Question

$30$ litre $H_2\left(g\right)$ and $30$ litre $N_2\left(g\right)$ were taken for the reaction in Haber's process which yields only

$50$% of the expected ammonia due to the reversibility of the reaction. What will be the composition of the reaction mixture under the given condition?

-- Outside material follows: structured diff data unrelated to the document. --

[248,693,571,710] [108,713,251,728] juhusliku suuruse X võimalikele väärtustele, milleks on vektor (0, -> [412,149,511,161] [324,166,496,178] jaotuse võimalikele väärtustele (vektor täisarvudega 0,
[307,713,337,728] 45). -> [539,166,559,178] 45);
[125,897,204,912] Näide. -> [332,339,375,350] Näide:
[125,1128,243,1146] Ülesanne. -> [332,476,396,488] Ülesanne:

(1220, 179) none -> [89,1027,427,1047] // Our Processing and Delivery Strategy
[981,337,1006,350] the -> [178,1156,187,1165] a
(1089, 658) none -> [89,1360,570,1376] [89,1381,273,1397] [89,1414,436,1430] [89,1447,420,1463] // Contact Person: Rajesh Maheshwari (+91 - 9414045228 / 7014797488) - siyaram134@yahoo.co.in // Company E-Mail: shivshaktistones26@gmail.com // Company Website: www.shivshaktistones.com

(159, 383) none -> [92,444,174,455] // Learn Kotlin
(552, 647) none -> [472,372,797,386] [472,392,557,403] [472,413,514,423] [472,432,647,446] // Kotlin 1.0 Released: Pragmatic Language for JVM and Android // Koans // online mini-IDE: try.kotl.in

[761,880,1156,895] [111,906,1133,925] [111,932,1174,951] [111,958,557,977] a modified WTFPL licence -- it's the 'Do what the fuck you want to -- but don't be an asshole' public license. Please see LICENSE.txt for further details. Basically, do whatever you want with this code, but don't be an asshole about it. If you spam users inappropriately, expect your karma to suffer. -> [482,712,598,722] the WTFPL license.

• A. ${NH}_3:20L$; $N_2:20L$; $H_2:20L$
• B. ${NH}_3:10L$; $N_2:25L$; $H_2:15L$
• C. ${NH}_3:20L$; $N_2:10L$; $H_2:30L$
• D. ${NH}_3:20L$; $N_2:25L$; $H_2:15L$

Answer 1

Answer: (B)

${NH}_3:10L$; $N_2:25L$; $H_2:15L$

$Expalnation:$

From given

Equation: $N_2+3H_2\rightleftharpoons 2N{H}_3$

At the time $t=0$ $30$ $30$ $0$

At the time $t=t$ $(30-x)$ $(3-3x)$ $2x$

At $100\%$ yield, the reaction will consume $3liters$ of $H_2$ gas and $1liter$ of $N_2$ gas and produce $2liters$ of $N{H}_3$.

But given In reaction, the yield produce is 50% of the expected product. 15 liters of hydrogen gas will be used since hydrogen gas is the limiting agent.

$\therefore$ Volume of $N_2$ left $=30-5=25lit$

$\therefore$ Volume of $H_2$ left $=30-3\times 5=15lit$

$\therefore$ Volume of $N{H}_3$ at equilibrium $=2\times 5=10lit$

Hence the correct answer is option is $B$.